Throughout the world, divers are told again and again to return to the boat with 300-500 psi in their tanks.  Understandably, most competent divers stretch their bottom time out as long as they can.  They smile as they show their pressure gauges to the dive master upon surfacing and then compare gauges with other divers in order to see who the closest one to 301psi is.  Getting the most bottom time underwater is a fun game to play with buddies and I’m not saying that divers shouldn’t use as much of their tanks as possible.  However the question becomes, “Is this the smartest way to plan gas?” What exactly is the goal of leaving some air in our tanks?  To help a buddy in need, to keep water out of our tanks, to inflate our BCD’s at the surface?  Many divers use the 1/3’s rule, but even this plan has numerous flaws.  So where do we start?  Is there a plan that works for deep-diving technical divers and shallow-water recreational divers alike?  What is wrong with the idea of surfacing with a safe amount of gas, like 500psi?
The answer to the 500psi problem is that being on the surface at the end of the dive with 500psi does not answer the more important question for scuba divers, which is, “When do I have to leave the bottom?  If we have an emergency and we need to share air, “How much air will I need to bring me and my buddy to the surface safely?  This is the question that should start all gas planning.
Doing It Right (DIR) education teaches the unified team to plan for the worst possible emergency before the dive starts.  We always ask the question, “What happens if at the worst possible moment, the deepest part of the dive, the furthest distance from home… my buddy runs out of air… How much gas do I need to bring both of us to the surface without any incident?”
Calculating rock bottom is easy enough to do in your head before the dive and it is taught in all entry level DIR courses.  How long will the ascent take, multiplied by two divers, then by the average depth and then by a consumption rate, equals rock bottom.

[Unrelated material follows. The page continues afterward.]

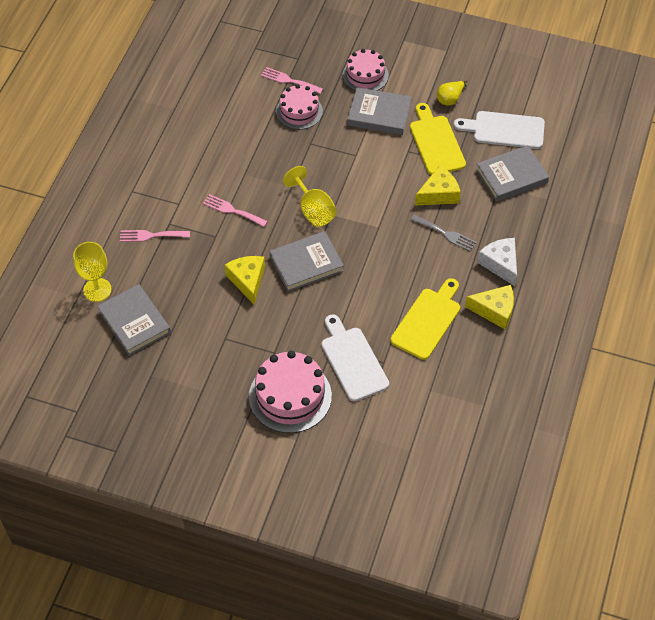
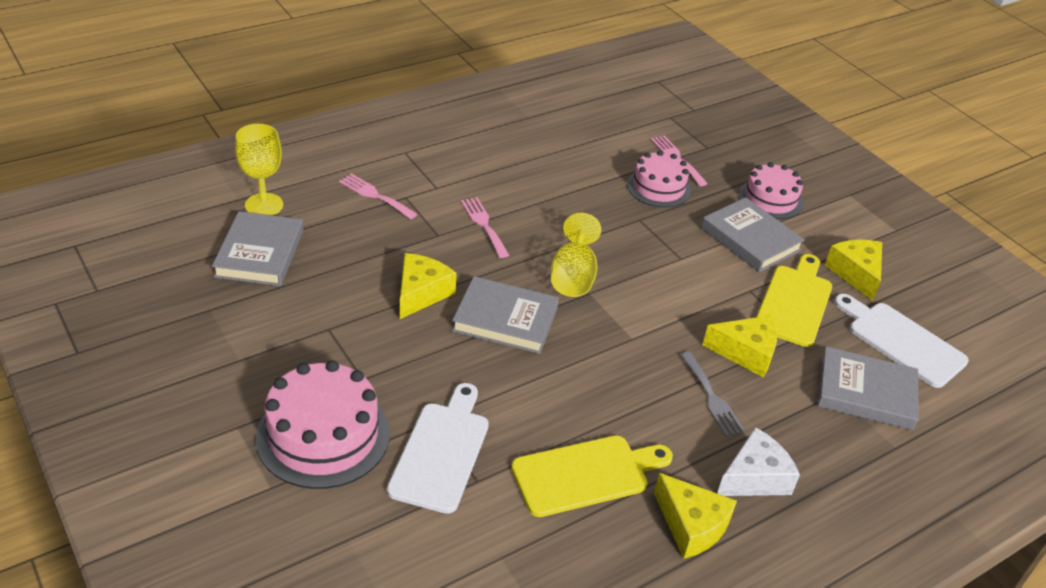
camera: 35 degrees right, 15 degrees down
yellow pear [437,80,467,105] -> yellow cheese [825,240,882,301]
white cheese [477,238,517,286] -> white cheese turned 45 degrees clockwise [717,427,800,496]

Rock bottom is calculated by adding up the time it would take to ascend from a given depth.  For example, from 60 feet, we would normally ascend at 30 feet/minute and have a three-minute safety stop.  This normal ascent would take us four minutes.  We then add one minute for the air-sharing emergency to take place and have a five-minute ascent, requiring 10 minutes of total air with two divers breathing during that 5 minute time frame.  We assume we have an elevated breathing rate of about 1 cubic foot/minute.  Our average depth during the ascent is about 30 feet or 2 ATA (atmospheric pressure one ATA is atmospheric pressure at sea level) where we consume gas at twice the surface rate.

5 minutes X 2 divers X 1 cfm X 2 ATA = 20 cubic feet of gas
20 cf of gas on an AL 80 is about 750 psi.
Rock Bottom for 60 FSW on an AL80 is 750 or for most gauges, 800 psi.

Rock Bottom for 100FSW on an AL 80 is 1600psi.  (Math is not provided but can be, just ask.)
Once rock bottom is determined, the remainder of the useable gas is then divided into a logical plan.  Maybe it is a drift dive on a Caribbean reef where we can use everything. Maybe we are diving on a shipwreck in the Great Lakes and need to get back to the mooring line, or we might be doing a penetration on this shipwreck where we will need enough gas to get out of the wreck plus enough to get to the surface.  Different dives will require different gas plans, but rock bottom must always be accounted for, before the gas plan is made.  DIR education teaches the unified team to plan their gas in accordance for the specific dive, so that each diver can get the most fun possible out of their diving and still be safe.
Being at depth below rock bottom is irresponsible and will not give us enough air to safely ascend.  The only emergency underwater is running out of gas, everything else is just an inconvenience.  Once the out of gas diver is breathing again, we move from emergency to management.  Just because someone ran out of air, does not mean that we rush to the surface, exceed safe ascent rates, skip safety/deco stops, or anything else we know about safe diving protocols.  The only option is to remain calm, think, communicate and finish the dive.